Task objective — Put this sentence from the article below about Ed Asner as Lou Grant into Spanish: "He enveloped himself in each role and delivered a stellar performance."

Excerpt provided —
____

Stop the Presses: As Lou Grant, Ed Asner Personified What’s Best About Being a Journalist
Despite being individuals who earn their living sifting truth from fiction, it’s hard for many journalists to accept that Ed Asner didn’t have an extensive background in the news media.
Asner created such an indelible TV character in Lou Grant that those of us who labor in this profession find it astonishing he wasn’t a veteran member of the press. When we review his resume, we expect to see a list of newspapers he’s worked at over the years. How could he demonstrate such a depth of knowledge about journalism if he hadn’t been thoroughly enmeshed in it?
This was Asner’s gift as an actor. He enveloped himself in each role and delivered a stellar performance. He won Primetime Emmy Awards for two landmark television miniseries: Rich Man, Poor Man (1976) and Roots (1977).

____

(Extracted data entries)
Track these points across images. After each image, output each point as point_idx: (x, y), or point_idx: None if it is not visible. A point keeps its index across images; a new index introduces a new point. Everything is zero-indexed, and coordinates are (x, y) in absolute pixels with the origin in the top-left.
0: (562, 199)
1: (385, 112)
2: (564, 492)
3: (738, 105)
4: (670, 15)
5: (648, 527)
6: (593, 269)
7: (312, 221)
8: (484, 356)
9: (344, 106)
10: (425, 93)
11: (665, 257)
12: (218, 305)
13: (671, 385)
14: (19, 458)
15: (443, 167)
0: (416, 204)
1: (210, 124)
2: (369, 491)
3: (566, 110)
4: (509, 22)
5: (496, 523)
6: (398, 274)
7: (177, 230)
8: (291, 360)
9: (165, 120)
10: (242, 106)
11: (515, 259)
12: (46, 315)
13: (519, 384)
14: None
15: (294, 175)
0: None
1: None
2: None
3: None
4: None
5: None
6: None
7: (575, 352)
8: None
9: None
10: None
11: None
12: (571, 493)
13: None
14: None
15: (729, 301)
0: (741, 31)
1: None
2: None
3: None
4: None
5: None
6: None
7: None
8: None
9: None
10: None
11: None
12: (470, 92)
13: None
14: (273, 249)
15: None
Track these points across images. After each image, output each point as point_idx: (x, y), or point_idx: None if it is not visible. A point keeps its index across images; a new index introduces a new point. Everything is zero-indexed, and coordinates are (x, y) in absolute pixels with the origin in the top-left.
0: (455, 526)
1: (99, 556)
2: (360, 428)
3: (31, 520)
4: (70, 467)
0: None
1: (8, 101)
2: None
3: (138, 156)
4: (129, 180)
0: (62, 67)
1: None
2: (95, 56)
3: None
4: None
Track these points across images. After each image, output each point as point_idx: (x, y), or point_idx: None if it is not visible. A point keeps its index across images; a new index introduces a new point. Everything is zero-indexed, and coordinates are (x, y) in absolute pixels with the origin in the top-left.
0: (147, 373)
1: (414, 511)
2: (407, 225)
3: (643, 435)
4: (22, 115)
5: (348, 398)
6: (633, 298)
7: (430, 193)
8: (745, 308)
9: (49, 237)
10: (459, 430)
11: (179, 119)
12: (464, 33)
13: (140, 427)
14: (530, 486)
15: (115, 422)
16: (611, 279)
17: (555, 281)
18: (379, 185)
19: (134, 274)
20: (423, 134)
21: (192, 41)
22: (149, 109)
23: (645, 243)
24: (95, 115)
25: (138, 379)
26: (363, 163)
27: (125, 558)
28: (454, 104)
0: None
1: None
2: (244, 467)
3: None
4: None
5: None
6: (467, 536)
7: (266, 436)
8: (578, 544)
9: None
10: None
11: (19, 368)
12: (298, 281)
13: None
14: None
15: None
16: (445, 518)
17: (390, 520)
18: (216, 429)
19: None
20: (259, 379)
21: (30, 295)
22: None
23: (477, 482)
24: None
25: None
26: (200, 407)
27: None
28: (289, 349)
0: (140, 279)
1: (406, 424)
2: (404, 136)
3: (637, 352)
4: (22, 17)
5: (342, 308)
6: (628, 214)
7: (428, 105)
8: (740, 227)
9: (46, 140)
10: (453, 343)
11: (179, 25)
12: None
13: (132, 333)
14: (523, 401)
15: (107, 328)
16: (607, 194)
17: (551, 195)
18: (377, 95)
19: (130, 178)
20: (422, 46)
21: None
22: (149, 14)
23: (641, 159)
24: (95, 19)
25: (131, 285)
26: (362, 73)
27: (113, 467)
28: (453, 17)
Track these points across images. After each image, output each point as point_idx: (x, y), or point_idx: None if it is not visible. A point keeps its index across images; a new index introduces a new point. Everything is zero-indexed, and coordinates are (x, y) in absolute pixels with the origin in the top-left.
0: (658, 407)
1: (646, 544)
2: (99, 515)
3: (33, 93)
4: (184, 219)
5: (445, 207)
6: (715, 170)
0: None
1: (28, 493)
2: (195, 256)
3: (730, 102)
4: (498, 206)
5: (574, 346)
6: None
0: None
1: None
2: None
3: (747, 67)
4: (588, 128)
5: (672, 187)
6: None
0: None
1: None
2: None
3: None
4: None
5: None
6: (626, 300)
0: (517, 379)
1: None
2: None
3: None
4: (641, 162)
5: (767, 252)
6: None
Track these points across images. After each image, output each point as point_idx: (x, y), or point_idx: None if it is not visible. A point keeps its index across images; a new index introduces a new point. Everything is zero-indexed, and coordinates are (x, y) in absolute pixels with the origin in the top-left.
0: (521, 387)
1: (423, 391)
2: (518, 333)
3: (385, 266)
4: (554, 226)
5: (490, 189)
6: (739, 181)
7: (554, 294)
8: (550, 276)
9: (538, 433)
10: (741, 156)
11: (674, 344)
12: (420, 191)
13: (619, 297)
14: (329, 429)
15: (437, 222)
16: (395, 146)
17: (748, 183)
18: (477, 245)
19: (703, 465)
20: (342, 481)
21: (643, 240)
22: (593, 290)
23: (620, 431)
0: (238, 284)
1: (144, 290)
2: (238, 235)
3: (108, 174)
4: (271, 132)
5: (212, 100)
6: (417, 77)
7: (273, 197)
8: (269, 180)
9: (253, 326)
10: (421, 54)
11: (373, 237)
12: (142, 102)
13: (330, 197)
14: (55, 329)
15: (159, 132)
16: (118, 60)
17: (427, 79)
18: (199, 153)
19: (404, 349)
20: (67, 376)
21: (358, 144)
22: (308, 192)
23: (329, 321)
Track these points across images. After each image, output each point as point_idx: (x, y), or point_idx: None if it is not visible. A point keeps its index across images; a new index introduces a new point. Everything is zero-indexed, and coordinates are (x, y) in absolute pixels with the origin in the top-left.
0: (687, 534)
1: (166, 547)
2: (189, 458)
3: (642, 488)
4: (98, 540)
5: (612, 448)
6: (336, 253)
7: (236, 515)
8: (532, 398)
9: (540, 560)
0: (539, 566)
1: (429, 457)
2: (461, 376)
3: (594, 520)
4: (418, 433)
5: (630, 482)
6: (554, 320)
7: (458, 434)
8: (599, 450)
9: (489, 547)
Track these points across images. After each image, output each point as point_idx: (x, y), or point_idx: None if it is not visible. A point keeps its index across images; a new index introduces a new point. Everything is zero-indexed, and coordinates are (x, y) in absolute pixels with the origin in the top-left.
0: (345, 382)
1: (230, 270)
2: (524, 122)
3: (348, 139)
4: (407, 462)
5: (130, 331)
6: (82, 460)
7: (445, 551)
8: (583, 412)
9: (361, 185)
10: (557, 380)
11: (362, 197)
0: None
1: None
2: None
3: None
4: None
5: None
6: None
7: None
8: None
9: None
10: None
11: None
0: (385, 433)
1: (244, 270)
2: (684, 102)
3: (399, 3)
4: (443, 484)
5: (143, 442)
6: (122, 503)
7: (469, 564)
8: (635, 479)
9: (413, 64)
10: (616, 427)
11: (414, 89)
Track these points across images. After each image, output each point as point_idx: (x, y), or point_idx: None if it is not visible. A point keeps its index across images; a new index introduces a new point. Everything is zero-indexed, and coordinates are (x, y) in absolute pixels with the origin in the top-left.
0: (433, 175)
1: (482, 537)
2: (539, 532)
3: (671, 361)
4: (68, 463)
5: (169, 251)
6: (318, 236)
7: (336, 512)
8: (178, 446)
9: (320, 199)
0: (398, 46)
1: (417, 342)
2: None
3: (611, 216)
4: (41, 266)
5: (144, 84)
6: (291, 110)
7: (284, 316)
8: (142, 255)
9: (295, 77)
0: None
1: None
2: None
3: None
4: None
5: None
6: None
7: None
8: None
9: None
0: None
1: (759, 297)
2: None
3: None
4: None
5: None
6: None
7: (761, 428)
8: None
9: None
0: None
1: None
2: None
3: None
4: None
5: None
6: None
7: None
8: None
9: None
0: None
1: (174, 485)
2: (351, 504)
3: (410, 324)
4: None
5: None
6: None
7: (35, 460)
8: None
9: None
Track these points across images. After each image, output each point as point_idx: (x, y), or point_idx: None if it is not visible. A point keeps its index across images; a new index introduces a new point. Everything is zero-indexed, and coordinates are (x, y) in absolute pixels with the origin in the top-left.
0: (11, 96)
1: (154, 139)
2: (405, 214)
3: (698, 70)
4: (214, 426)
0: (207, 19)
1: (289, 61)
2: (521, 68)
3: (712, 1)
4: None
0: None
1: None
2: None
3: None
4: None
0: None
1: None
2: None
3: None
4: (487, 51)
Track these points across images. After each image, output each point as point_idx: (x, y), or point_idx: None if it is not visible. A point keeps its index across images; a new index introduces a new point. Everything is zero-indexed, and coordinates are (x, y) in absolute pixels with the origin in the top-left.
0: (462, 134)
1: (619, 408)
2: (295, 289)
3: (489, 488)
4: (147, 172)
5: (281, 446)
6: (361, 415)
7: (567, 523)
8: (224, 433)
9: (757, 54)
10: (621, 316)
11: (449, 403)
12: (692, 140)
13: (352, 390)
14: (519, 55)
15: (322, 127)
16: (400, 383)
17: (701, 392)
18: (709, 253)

____

Complete output — Se sumergía por completo en cada papel y ofrecía una actuación estelar.